Distribution solutions prove as diverse as ISBN membership
E-commerce has changed much in the beauty industry, including how salons, spas and barbershops manage distribution. For many businesses, the logistics of supply also extends to consumer deliveries as well as to their locations, bringing with it the promise of increased margins but also the increased burden of organization.
ISBN members’ methods of distribution are as varied as the membership. V’s Barbershops has a hybrid approach to deliver to its stores all over the US, while Chicago-based Mario Trococi has a warehousing partner and a novel solution to logistics. GS Beauty in Canada has a more conventional set-up, a well-established company-owned distribution centre that also manages its growing e-commerce business. Kindly, all three allowed us to scrutinize their distribution structures in greater detail and you can read about each individual approach here on the ISBN website. Their generosity, plus the expertise of Rainer Hoeglmeier who straddles both distribution and salon ownership, has enabled the ISBN to grab a snapshot of the challenges of distribution for the smaller to mid-size players.
GS Beauty decided early on to wrest control of distribution from third parties, and now runs it all from a 16,000sq ft centre in Toronto and with its own fleet of vehicles for local deliveries and LTL Transport for the rest of Canada.
‘When we first started dealing with distributors we realized every new market we would expand to would mean having to deal with a different distributor,’ says Paola D’Elia, general manager of the group. ‘Pricing varied and in some instances they didn’t even want to sell to us as they saw us as disruptive to their existing salons business.’
But taking distribution in-house obviously brings with it an additional layer of administration, often requiring skills new to a beauty salon. The GS centre is manned by 20 dedicated staff overseeing 4,500 active SKUS and a further 6,000 deemed as special order. It’s not a route for every business to follow.
‘You need to think about space and convenience and expertise,’ warns Rainer Hoeglmeier, who oversees Goldwell’s New York distribution alongside his six salons. ‘It’s all about economy of size and geography. Discounted costs are quickly off set by warehousing, people, shipping and invoicing. There are so many variables.’
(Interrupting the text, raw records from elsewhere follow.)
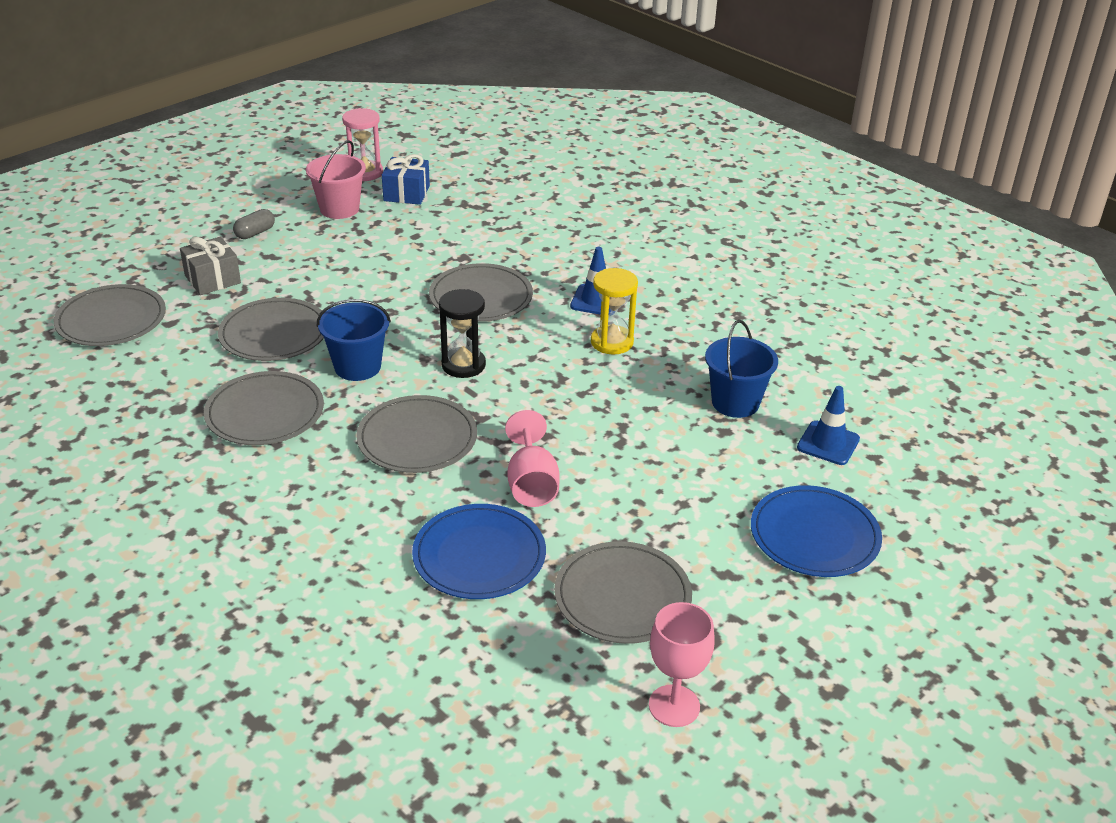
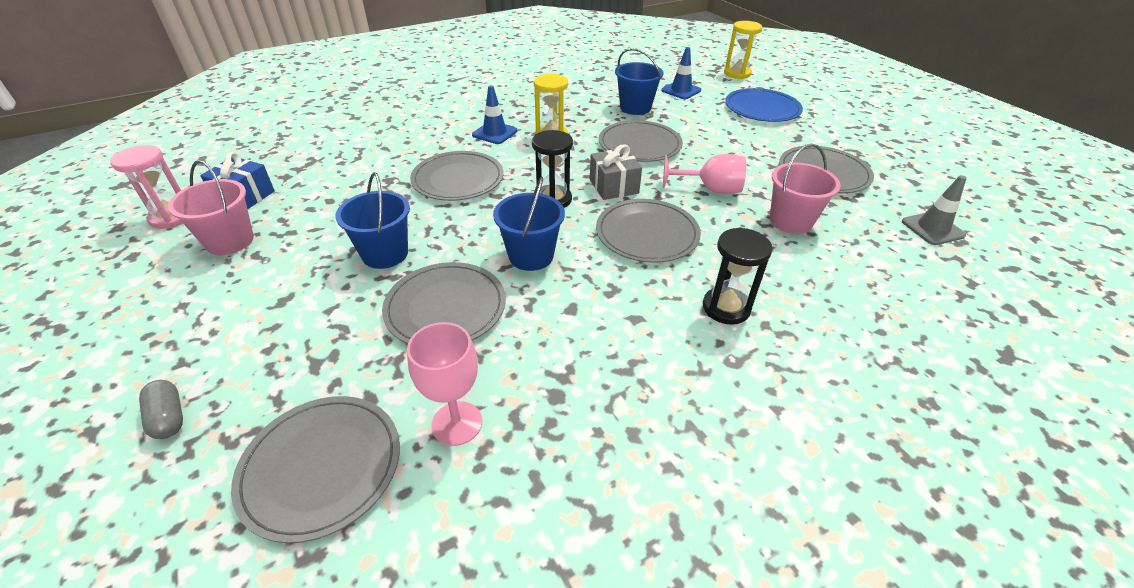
camera: 75 degrees left, 5 degrees up
grey gift [180,237,241,295] -> grey gift moved to [590,144,642,200]
grey plate [204,371,324,445] -> grey plate moved to [599,120,683,162]
grey capsule [233,209,275,239] -> grey capsule moved to [139,380,183,439]
blue plate [412,504,546,599] -> pink bucket [770,144,841,234]
pink goblet [649,602,715,727] -> pink goblet moved to [407,322,482,446]
none -> blue bucket [336,172,410,269]
none -> black hourglass [703,227,772,325]
none -> yellow hourglass [724,21,762,79]
none -> grey traffic cone [902,175,966,245]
Another consideration is the attitude of the manufacturers. Rainer warns that many will refuse to distribute direct because of fears of divergence. They also have relationships with their established distributors who might object to losing a valuable client. It’s a fine balance. GS had reached 25 locations before it took distribution in-house (it now has 120), but with e-commerce both a threat and an opportunity, smaller chains might look for similar control.
Rainer recommends a distributor for external suppliers but to keep it in-house for private label, as do V’s Barbershops. Over recent years, V’s has grown quickly, opting for a hybrid approach to give it greater control over brand management.
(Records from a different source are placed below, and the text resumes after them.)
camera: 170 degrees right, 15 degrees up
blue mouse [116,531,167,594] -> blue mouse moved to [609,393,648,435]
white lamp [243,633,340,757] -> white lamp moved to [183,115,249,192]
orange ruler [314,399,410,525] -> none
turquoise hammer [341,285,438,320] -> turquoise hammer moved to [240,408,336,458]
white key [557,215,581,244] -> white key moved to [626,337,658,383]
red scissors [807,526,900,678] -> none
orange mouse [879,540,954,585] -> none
‘We wanted to streamline the quality of the branded goods and have tighter controls on inventories; to be able to monitor whether or not products were being ordered, how often, in what quantities and insure the proper quality provisions of these goods,’ says Emily Brown, COO of V’s. ‘We don’t use this distributor for any product lines, other than our own V’s product line.’
She runs a lean franchise operation, with franchisees encouraged to build up direct relationships with distributors as part of the culture. It means the executive branch do not have the burden of organizing logistics, managing warehousing or the man-power, and all the costs involved.
Mario Tricoci has its 14 locations in high-end areas across Chicago where real estate costs render warehousing unsustainable so it has partnered with a warehouse and logistic specialist to receive and store all products, including own label. Orders are sent by the retail coordinators in each salon to this partner for fulfillment. To manage down costs, replenishment is done quarterly where possible, and the company uses an app that allows truck companies or truckers to bid for the work.
More recently, Mario Tricoci’s management has been updating its technology so it will soon have e-commerce capability that will be fulfilled by the warehousing partner. But according to GS Beauty, it’s a challenge to find a combined software solution for the salon and e-commerce.
‘Software is now our biggest challenge,’ says Paolo. ‘E-commerce is run from our facility but has its own department: separate staff, software, space and overheads. We had to develop work-arounds as a result of the lack of tech specialized for our business model.’
More detail into each of the three members featured is available in the individual case studies, but together they show some of the various solutions available to other members who may have reached the point where bringing some or all distribution in-house could bring down margins and boost e-commerce.